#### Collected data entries
· · · · ·

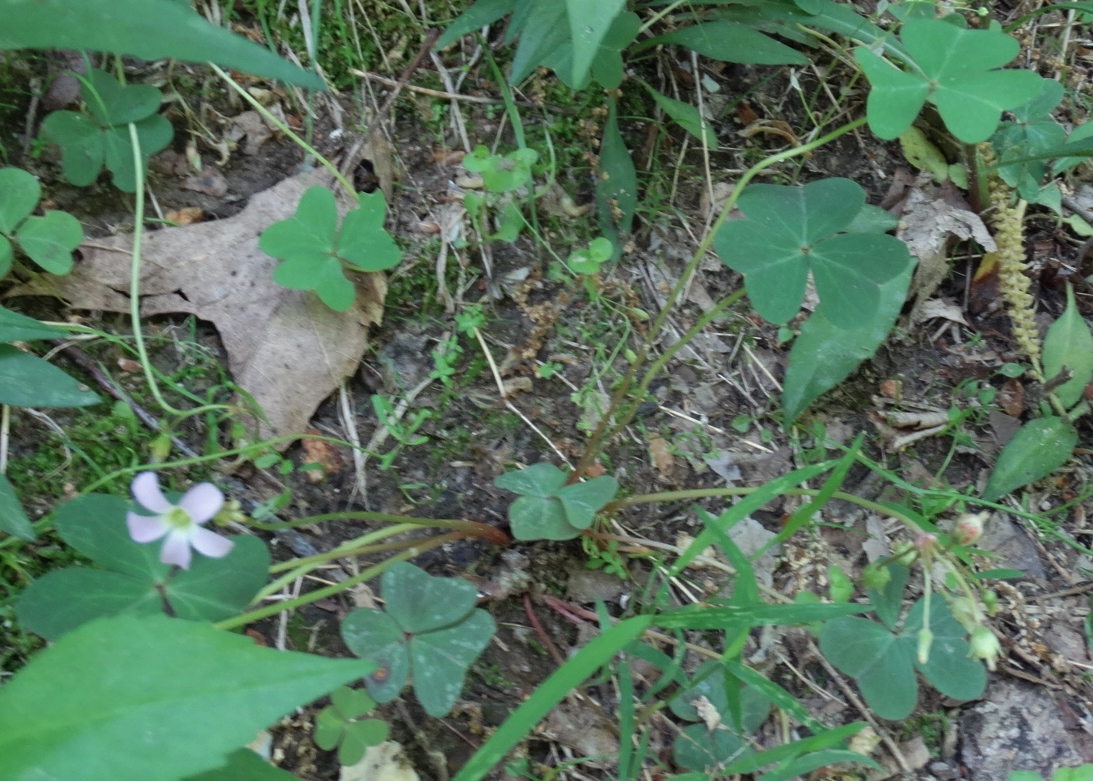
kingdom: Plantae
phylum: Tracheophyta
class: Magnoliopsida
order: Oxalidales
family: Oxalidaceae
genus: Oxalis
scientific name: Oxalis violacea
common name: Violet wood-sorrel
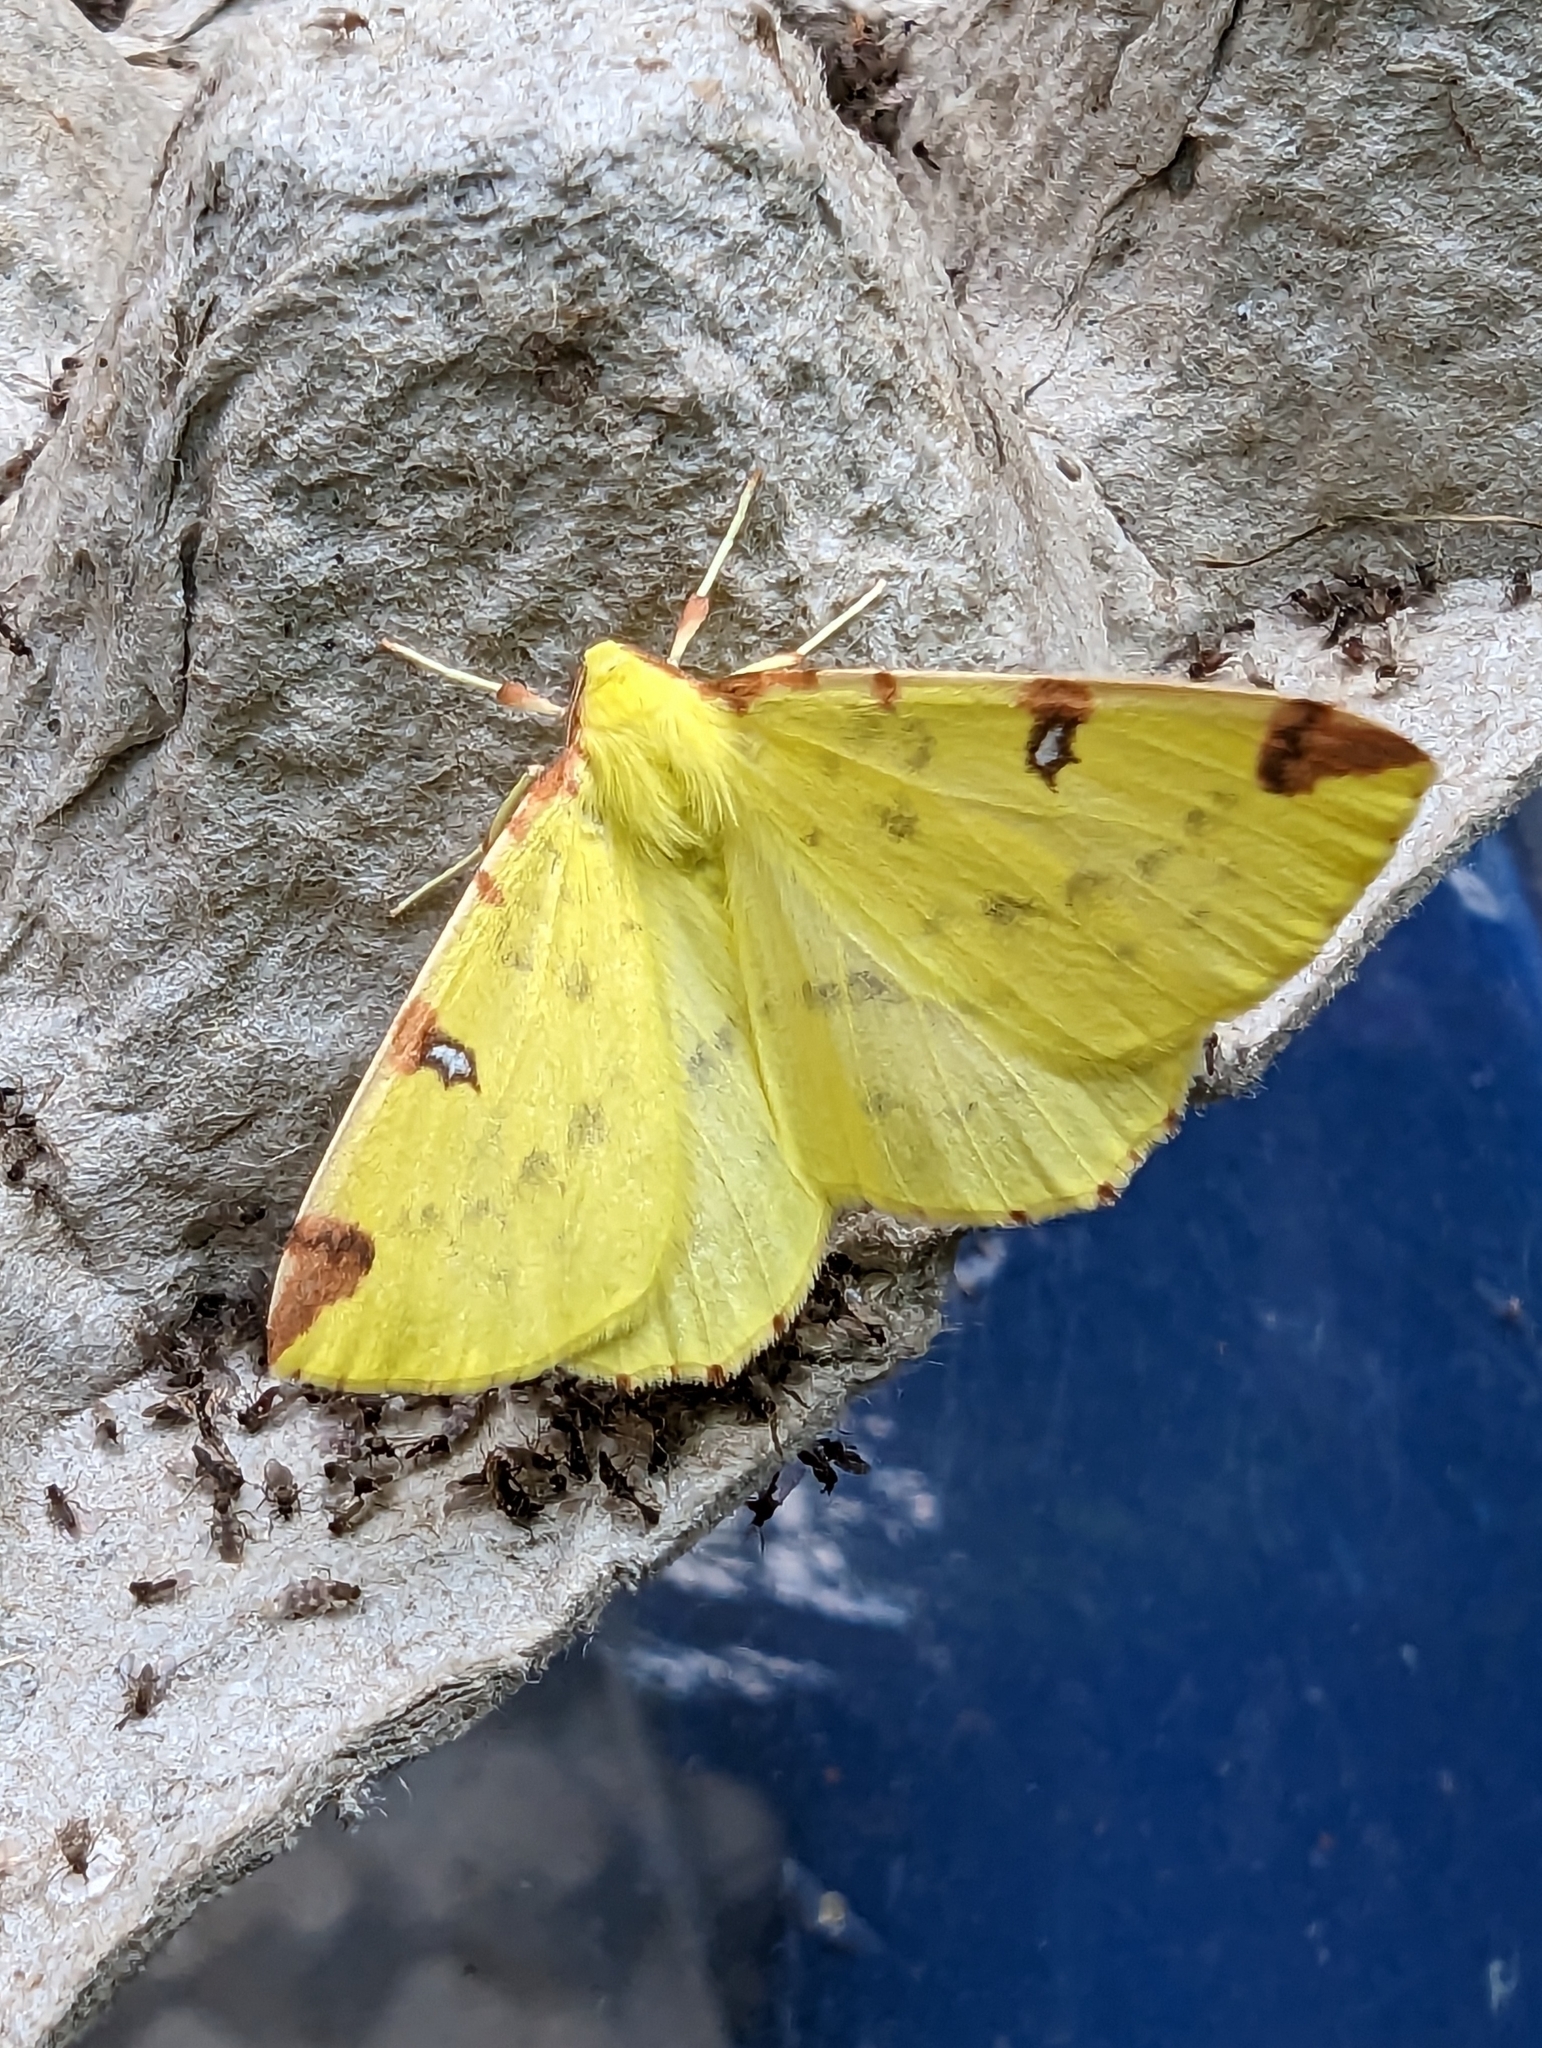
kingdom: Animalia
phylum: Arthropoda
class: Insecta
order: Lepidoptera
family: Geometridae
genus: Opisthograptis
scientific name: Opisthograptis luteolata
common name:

· · · · ·

Reproduce all the rows above line for line, with no changes. Omit the pictures.

kingdom: Plantae
phylum: Tracheophyta
class: Magnoliopsida
order: Oxalidales
family: Oxalidaceae
genus: Oxalis
scientific name: Oxalis violacea
common name: Violet wood-sorrel
kingdom: Animalia
phylum: Arthropoda
class: Insecta
order: Lepidoptera
family: Geometridae
genus: Opisthograptis
scientific name: Opisthograptis luteolata
common name:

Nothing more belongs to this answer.